The last time I was addicted to Sudoku was during a period of unemployment in 2005. I would spend between 2-3 (or 5) hours each day working away at those things. I’d go to Kinkos to enlarge and copy off multiple pages of the same grid. That way I could solve in layers. Eventually, my compulsion faded and I went on to the next thing. Back then it was writing.
For the last month or so, I’ve carried my book of Ken-Kens around the apartment with me. Ken-Ken is like Sudoku only with more clues. Discovered in a NY Times on a plane to Phoenix last month, these puzzles have given me hours of focused concentration. More importantly, they get solved. I solve them. It’s not like a lot of life where it can often feel as if no matter how hard we try, the solution keeps moving father away.
When a puzzle gets to the point where the one pictured here is, I start thinking thoughts like, “Keep working at it.” There are more errors than correct entries, the scribbles begin overtaking the little boxes, the possibilities seem too endless. So I think, “Ruth, you can’t see it now, but there’s a solution. Don’t quit. You’ll solve this thing.” And usually, I do. I yell to Andy, “Yay! I solved ANOTHER ONE! I’m SO smart!”
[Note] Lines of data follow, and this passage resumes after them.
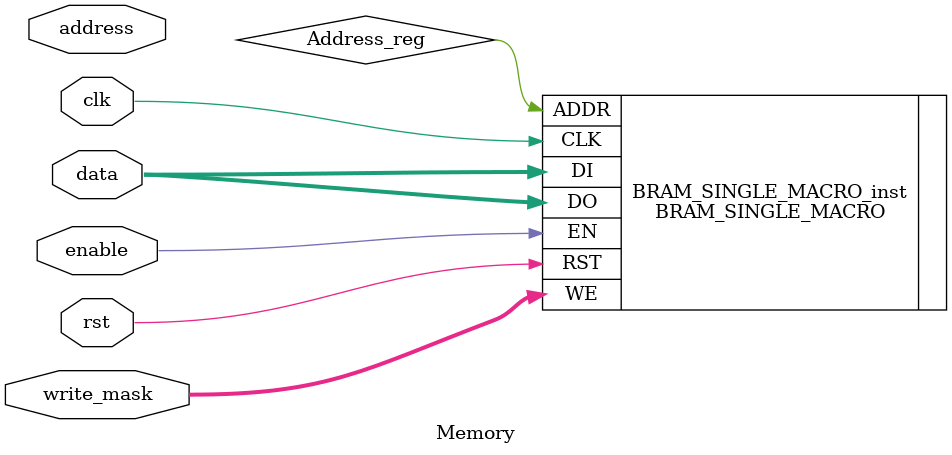
<source format=v>
`timescale 1ns / 1ps
`include "Multiplexers.v"

module Memory (
    inout [31:0] data,
    input [31:0] address,
    input [4:0]  write_mask,      
    input        enable,
    input        rst,
    input        clk
);

// Initiliase block RAM
BRAM_SINGLE_MACRO #(
    .BRAM_SIZE("36Kb"), // Target BRAM, "18Kb" or "36Kb"
    .DEVICE("7SERIES"), // Target Device: "7SERIES"
    .DO_REG(0), // Optional output register (0 or 1)
    .INIT(36'h000000000), // Initial values on output port
    .INIT_FILE ("NONE"),
    .WRITE_WIDTH(32), // Valid values are 1-72 (37-72 only valid when BRAM_SIZE="36Kb")
    .READ_WIDTH(32), // Valid values are 1-72 (37-72 only valid when BRAM_SIZE="36Kb")
    .SRVAL(36'h000000000), // Set/Reset value for port output
    .WRITE_MODE("WRITE_FIRST") // "WRITE_FIRST", "READ_FIRST", or "NO_CHANGE"
) BRAM_SINGLE_MACRO_inst (
    .DO(data), // Output data, width defined by READ_WIDTH parameter
    .ADDR(Address_reg), // Input address, width defined by read/write port depth
    .CLK(clk), // 1-bit input clock
    .DI(data), // Input data port, width defined by WRITE_WIDTH parameter
    .EN(enable), // 1-bit input RAM enable
    .RST(rst), // 1-bit input reset
    .WE(write_mask) // Input write enable, width defined by write port depth
);

endmodule
</source>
It’s the kind of satisfaction that rarely comes along in the real world. Lately I got to thinking about why I latched on to the puzzles in this season of my life. What am I trying to work out? What needs solving?
I found out last week that my division at work is being “reorganized” (translation: shut down). I’m back on the job market. The news came as a relief. I can put the puzzles down. This time I’ll hop straight to writing.